If I had a time machine, and could go back in time to when International No Diet Day was invented (my mind says 1989, but I'm too lazy to look it up on Wikipedia), I would make a suggestion that rather than make it 'no diet day' - how about 'no diet-talk day?" I don't know if it would actually help (and not being so easily commodified it would be less popular). But at least it presents the response to eating disorder culture and body hatred as something that involves many steps, rather than something you can just turn off.

Thursday, May 06, 2010

He's still a police officer

It never ends:

The woman, whose name is suppressed, argued in a civil case that she had felt obliged to fulfil Mr Govers' sexual requests because of his position.

The woman had helped police spy on a methamphetamine ring in 2005. Shortly afterwards, Mr Govers took a bottle of wine to her home.

She said he told her he could help if she was in trouble, and that he knew her children were in care and her violent partner had just gone to jail.

The woman said he asked her to perform a sex act on him, but court documents show Mr Govers denies this took place.
The woman was suing Peter Govers in civil court, arguing that their relationship was a fiduciary relationship - that he had a duty to act in her best interests. The Judge ruled that no such relationship existed - but she did say that she believed that the woman's story was more likely than not correct. I'm really glad that the woman involved was told that someone believed her.

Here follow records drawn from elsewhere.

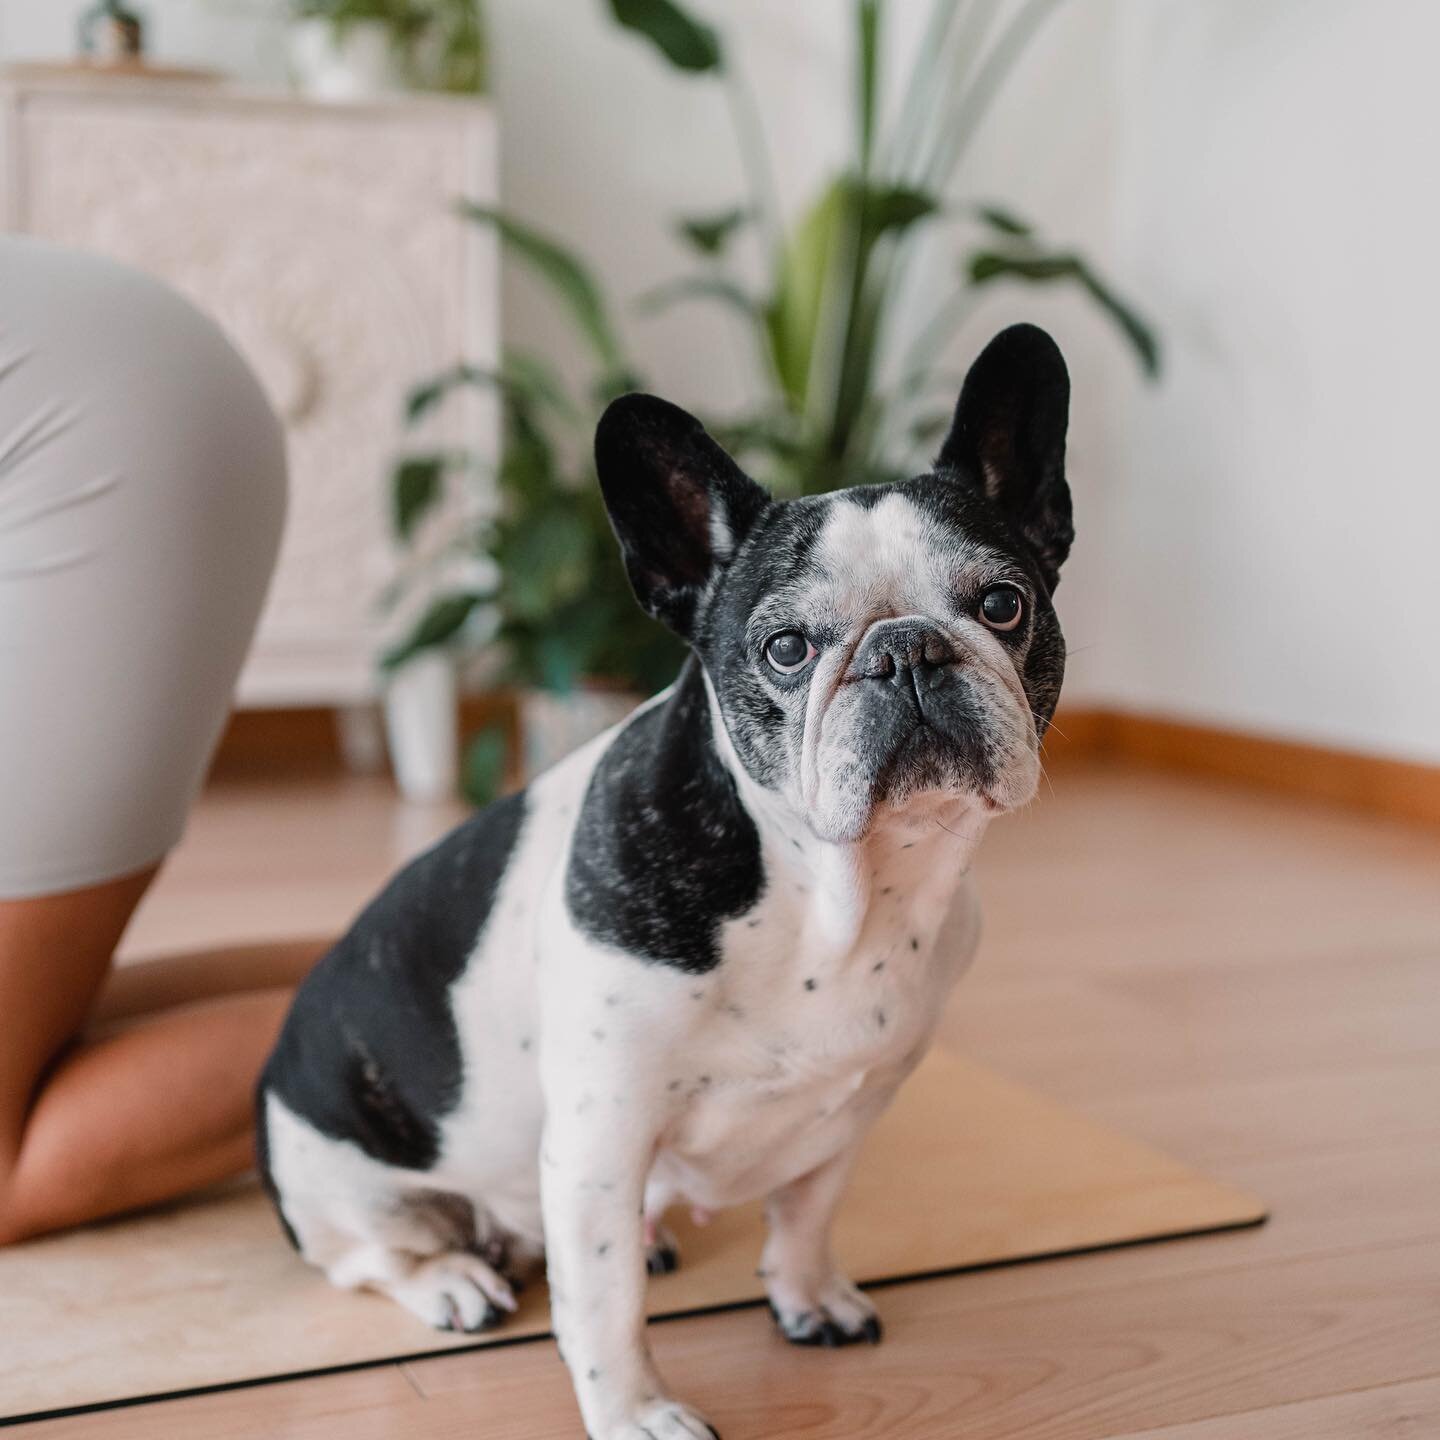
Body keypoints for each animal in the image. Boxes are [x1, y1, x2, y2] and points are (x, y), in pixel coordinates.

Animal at [256, 326, 1071, 1440]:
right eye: (785, 648)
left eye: (1002, 603)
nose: (907, 650)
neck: (838, 891)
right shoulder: (601, 1138)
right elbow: (604, 1305)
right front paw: (637, 1412)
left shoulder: (845, 1115)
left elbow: (806, 1215)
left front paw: (807, 1297)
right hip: (342, 1175)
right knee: (375, 1254)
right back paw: (452, 1279)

The police culture in Rotorua in the 1980s was one that enabled police officers to rape women with impunity. That's pretty much a matter of record at this point.

We're supposed to believe that it's all changed now. It's all clean - the bad apples in Rotorua rotted the whole barrel - but bad apples aren't a problem anymore.

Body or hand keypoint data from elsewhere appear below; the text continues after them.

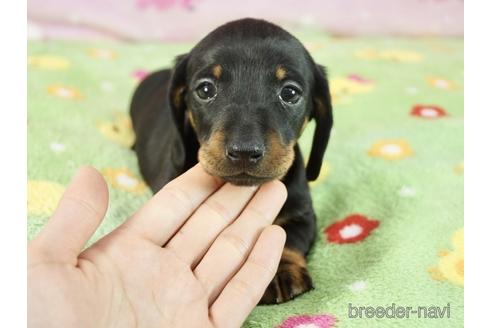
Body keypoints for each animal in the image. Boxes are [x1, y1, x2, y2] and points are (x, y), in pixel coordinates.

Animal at [129, 18, 332, 304]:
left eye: (290, 93)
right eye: (205, 89)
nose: (244, 151)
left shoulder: (303, 215)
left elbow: (285, 237)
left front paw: (280, 270)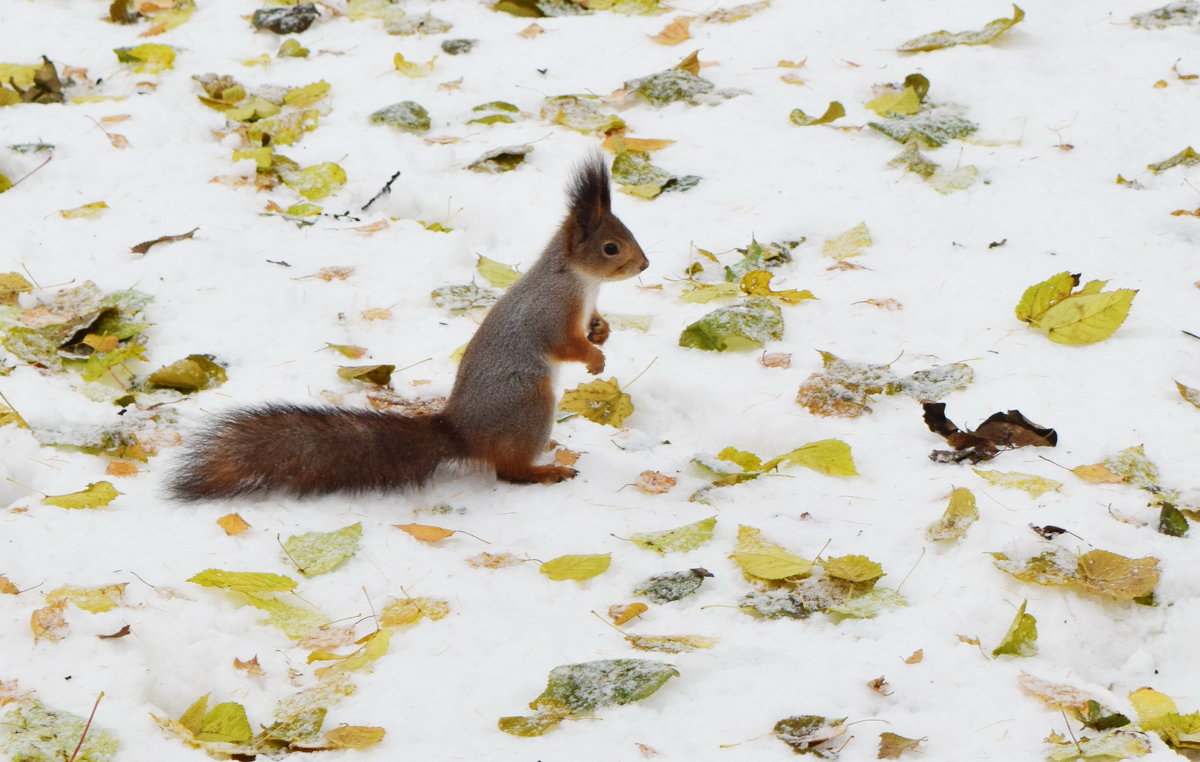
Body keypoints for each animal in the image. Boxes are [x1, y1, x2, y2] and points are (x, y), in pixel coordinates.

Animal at [169, 156, 648, 501]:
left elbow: (593, 327)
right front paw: (594, 358)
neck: (580, 281)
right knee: (507, 471)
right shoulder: (550, 312)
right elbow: (564, 344)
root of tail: (460, 433)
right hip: (528, 402)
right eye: (611, 248)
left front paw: (602, 334)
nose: (644, 264)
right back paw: (545, 470)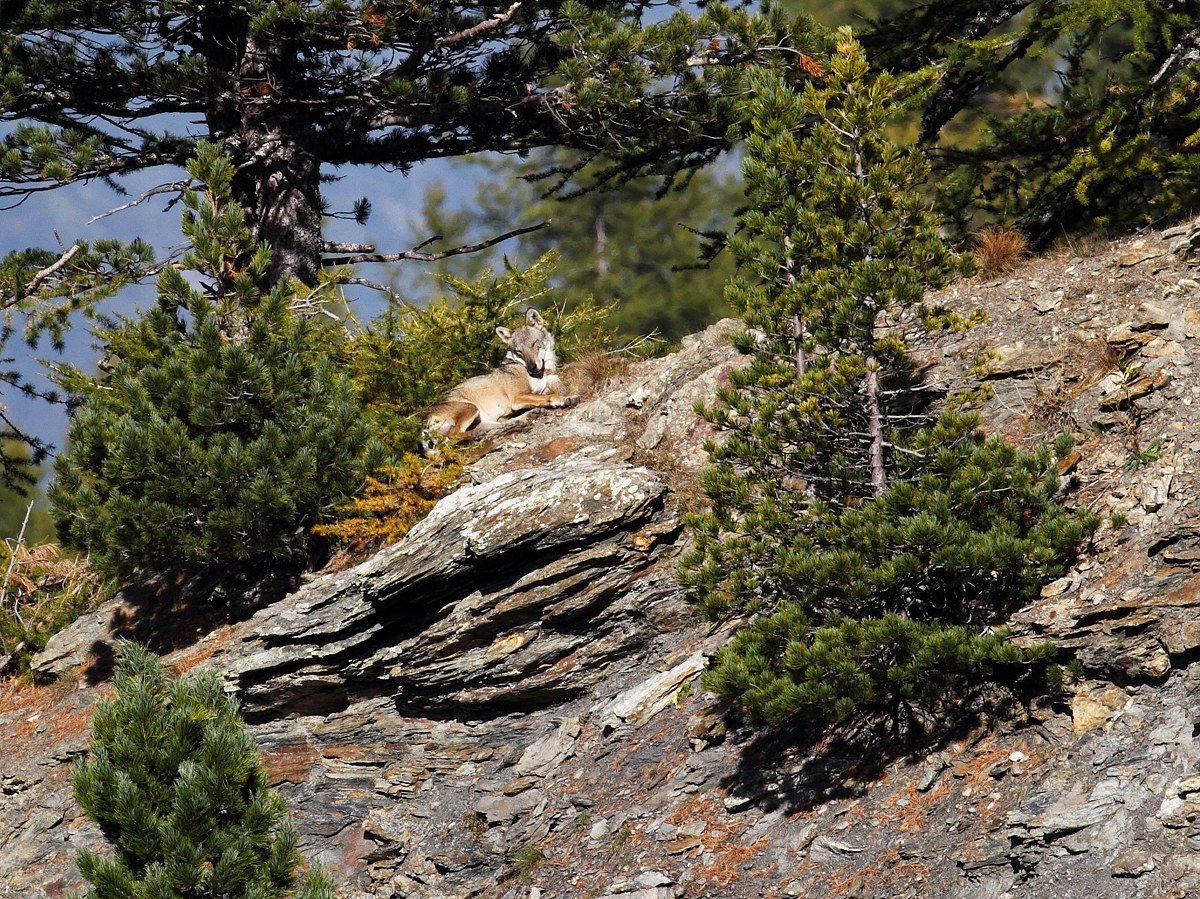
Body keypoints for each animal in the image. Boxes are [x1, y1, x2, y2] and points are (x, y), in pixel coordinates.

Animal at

But a police officer can have sex with someone who did not feel able to say no and remain a police officer. Govers was demoted from detective Sergeant to Senior Constable. He still has the power of arrest, the badge, the baton, and the mates.

Years ago I asked this:
For me this shows one of the fundamental problem with the police. Abuse, including rape, appears to be an inevitable result of the sort of power we give police. I know people have different analyses about how much good the police do (I come down on the side of 'none'). But even if you believe that the police do improve society, do you really believe that what happened to Louise Nicholas, Judith Garrett and countless other women is an acceptable side effect of that good?


It's not just Rotorua and it's not just the 80s.

Monday, May 03, 2010

Minor news

The paper had sat on our kitchen table for a few days. The Dominion Post is given away for free at campus and one of my flatmates brings it back to do the crossword. The headline caught my eye:

I never raped anyone, former officer tells the jury


I read stories like that, but I take a breath first:
A former Rotorua police officer denied raping a 17-year-old Rotorua teen in her flat 21 years ago but could not rule out a brief sexual encounter, a court has been told. Iosefa Fiaola told a jury in Tauranga District Court yesterday that he did not know the woman who alleged she was raped in her flat in 1989.

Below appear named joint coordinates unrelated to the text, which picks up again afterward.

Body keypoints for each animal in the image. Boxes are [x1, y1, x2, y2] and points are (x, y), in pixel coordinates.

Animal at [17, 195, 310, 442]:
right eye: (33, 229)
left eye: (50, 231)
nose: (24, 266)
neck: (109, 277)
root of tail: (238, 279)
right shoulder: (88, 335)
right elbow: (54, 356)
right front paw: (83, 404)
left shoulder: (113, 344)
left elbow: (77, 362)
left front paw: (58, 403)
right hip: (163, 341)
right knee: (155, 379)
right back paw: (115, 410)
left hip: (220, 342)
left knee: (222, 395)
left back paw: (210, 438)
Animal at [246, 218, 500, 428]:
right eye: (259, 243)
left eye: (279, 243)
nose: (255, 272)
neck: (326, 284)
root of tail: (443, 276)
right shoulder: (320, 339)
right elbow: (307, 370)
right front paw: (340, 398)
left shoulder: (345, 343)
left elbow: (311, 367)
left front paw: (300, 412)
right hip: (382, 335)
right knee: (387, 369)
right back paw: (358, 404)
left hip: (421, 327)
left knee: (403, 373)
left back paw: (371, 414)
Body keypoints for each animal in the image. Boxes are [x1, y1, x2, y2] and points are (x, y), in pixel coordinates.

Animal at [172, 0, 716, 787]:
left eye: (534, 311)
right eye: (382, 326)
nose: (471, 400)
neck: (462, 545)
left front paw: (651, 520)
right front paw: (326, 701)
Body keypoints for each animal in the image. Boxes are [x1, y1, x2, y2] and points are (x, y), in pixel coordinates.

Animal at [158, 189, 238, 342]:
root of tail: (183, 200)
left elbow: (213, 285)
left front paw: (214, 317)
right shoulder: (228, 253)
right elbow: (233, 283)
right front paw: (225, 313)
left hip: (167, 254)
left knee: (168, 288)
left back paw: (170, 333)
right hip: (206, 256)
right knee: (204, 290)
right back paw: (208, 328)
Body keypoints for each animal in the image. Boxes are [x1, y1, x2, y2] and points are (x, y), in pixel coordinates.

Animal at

Then today I searched Stuff for 'Rotorua' 'Police' 'Rape'. There were lots of hits.

The jury had come back on Thursday. They had found him not guilty.

Another woman had gone to the police about being raped by Iosefa Fiaola, this article strongly implies this was the reason he left the police force.

The article I read was on page 5 or 6. When Rotorua cops stand trial for rape in the 1980s, it's barely news anymore.

I keep looking for the words, but I have so many jumbled things I could say to that. And I've said them all before, more than once.

How many people knew? Obviously lots of women knew, women who were raped, women who structured their lives around avoiding cops, women who had been warned. But none of them had the power to stop these rapists. How many police officers knew? How many lawyers? How about other men who could have stopped it? Or just men who could draw a line and say "I'm against raping women, even when my buddies do it?"

It's too big for me to comprehend, even now, even after thinking about it for years.

So I'm just going to say, again, that I believe this woman.